Page:Corneille, Pierre - Œuvres, Marty-Laveaux, 1862, tome 6.djvu/451

Le texte de cette page a été corrigé et est conforme au fac-similé.
437
ACTE V, SCÈNE IV.

J’ai même entre mes mains un assez bon otage,
Pour faire mes traités avec quelque avantage.
Cependant vous pourriez, pour votre heur et le mien,
Ne parler pas si haut à qui ne vous dit rien.1740
Ces menaces en l’air vous donnent trop de peine.
Après ce que j’ai fait, laissez faire la Reine ;
Et sans blâmer des vœux qui ne vont point à vous,
Songez à regagner le cœur de votre époux.

Viriate.

Oui, Madame, en effet c’est à moi de répondre, 1745
Et mon silence ingrat a droit de me confondre.
Ce généreux exploit, ces nobles sentiments
Méritent de ma part de hauts remercîments :
Les différer encor, c’est lui faire injustice.
Il m’a rendu sans doute un signalé service ;1750
Mais il n’en sait encor la grandeur qu’à demi :
Le grand Sertorius fut son parfait ami.
Apprenez-le, Seigneur (car je me persuade
Que nous devons ce titre à votre nouveau grade[1] ;
Et pour le peu de temps qu’il pourra vous durer,1755
Il me coûtera peu de vous le déférer) :
Sachez donc que pour vous il osa me déplaire,
Ce héros ; qu’il osa mériter ma colère ;
Que malgré son amour, que malgré mon courroux[2],
Il a fait tous efforts pour me donner à vous ;1760
Et qu’à moins qu’il vous plût lui rendre sa parole,
Tout mon dessein n’étoit qu’une atteinte[3] frivole ;

  1. Dans l’édition de 1662 : « à notre nouveau grade, » mais c’est certainement encore une faute.
  2. Les editions de 1682 et 1692, que Voltaire a suivies, portent, par erreur, son courroux.
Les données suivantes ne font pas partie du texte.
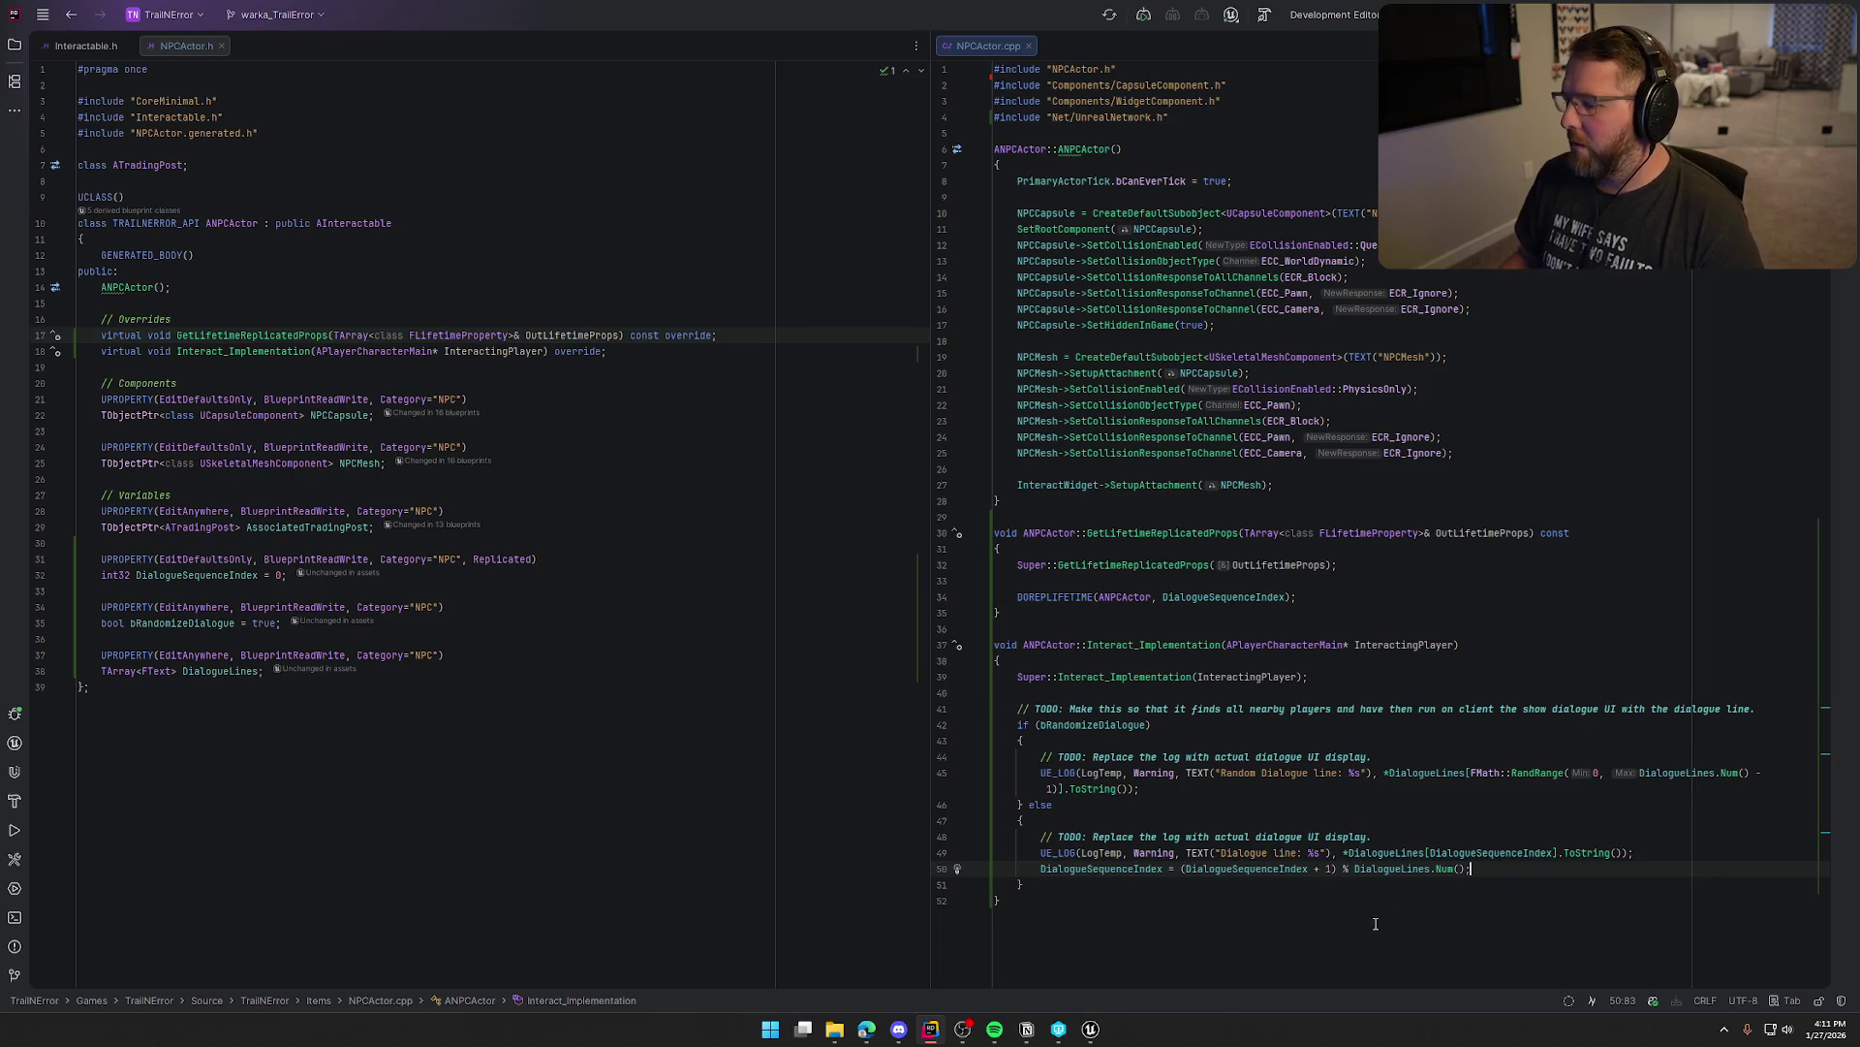
mouse_move(1089, 1029)
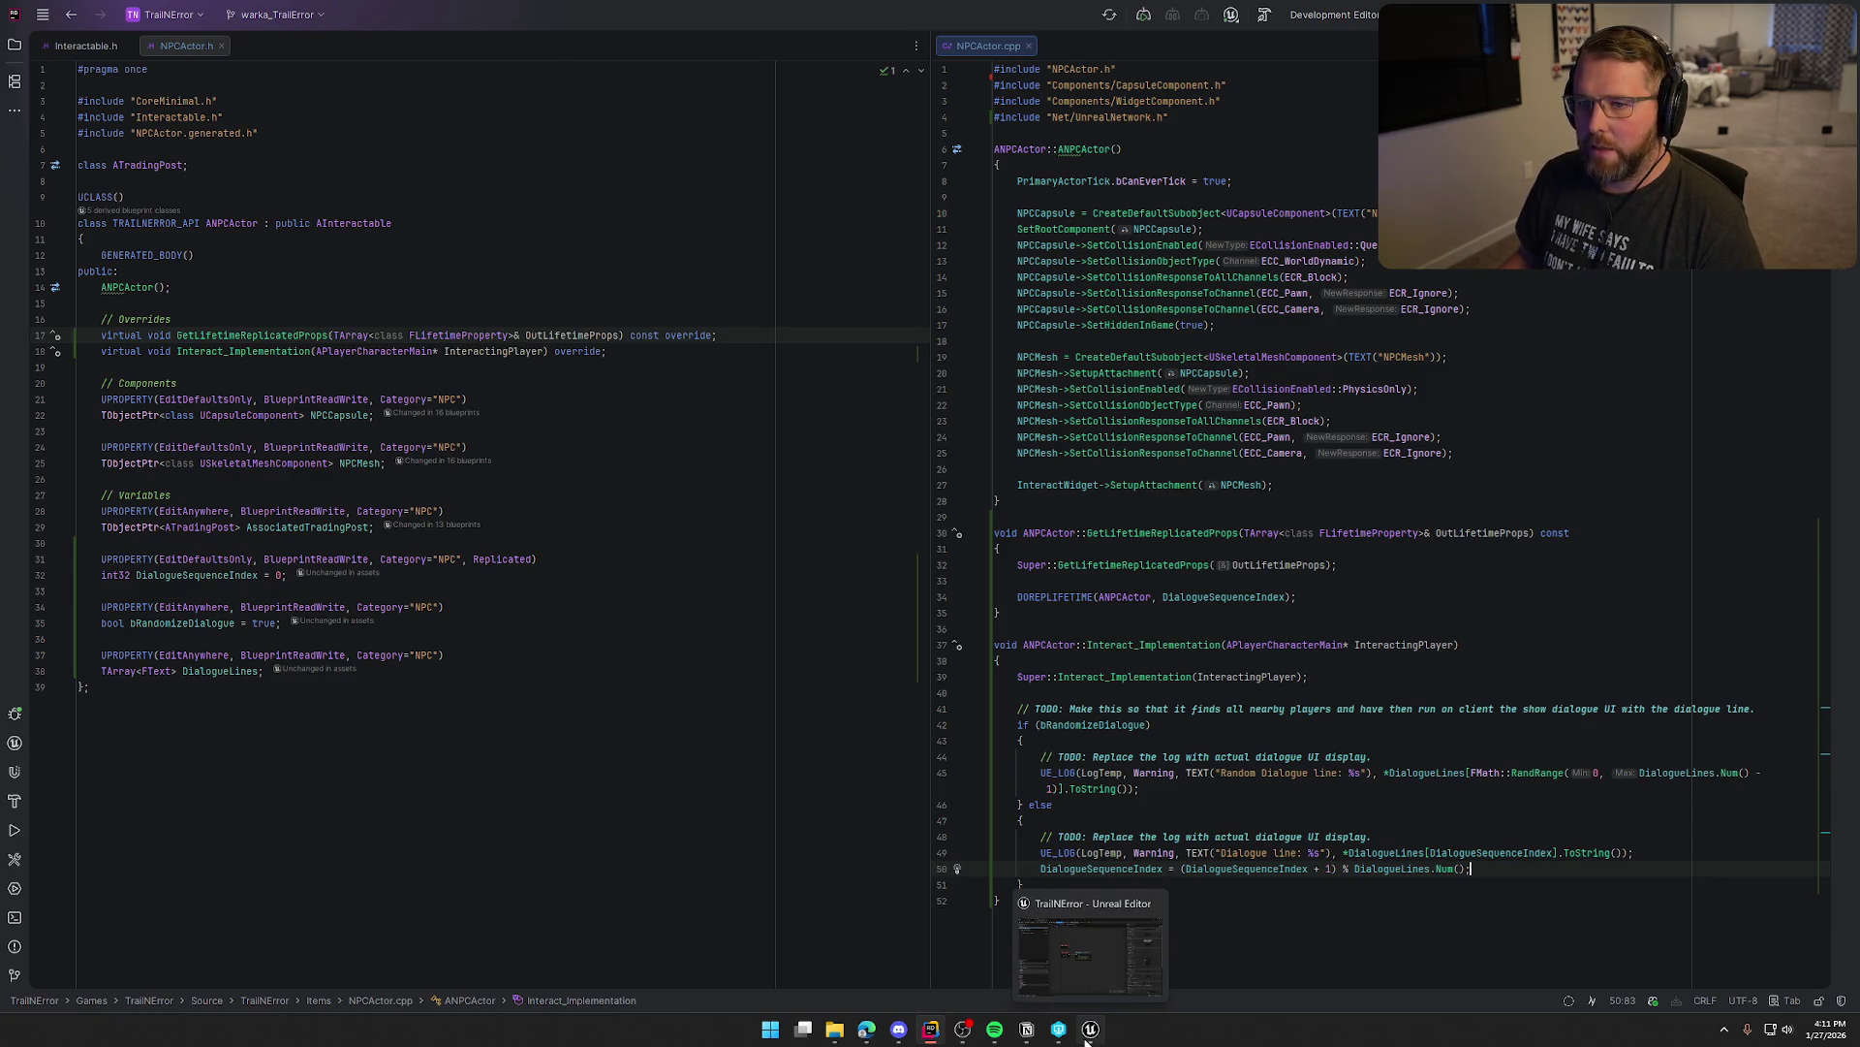
click(1086, 1039)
Au vers suivant, Thomas Corneille (1692) et Voltaire (1764) ont changé « tous efforts » en « ses efforts. »
  3. Atteinte est le texte de 1682, de 1692, de Voltaire dans sa première édition (1764), aussi bien que dans la seconde (1774). L’impression originale (1662) et celle de 1668 donnent attente. Il nous semble que les deux leçons peuvent se défendre.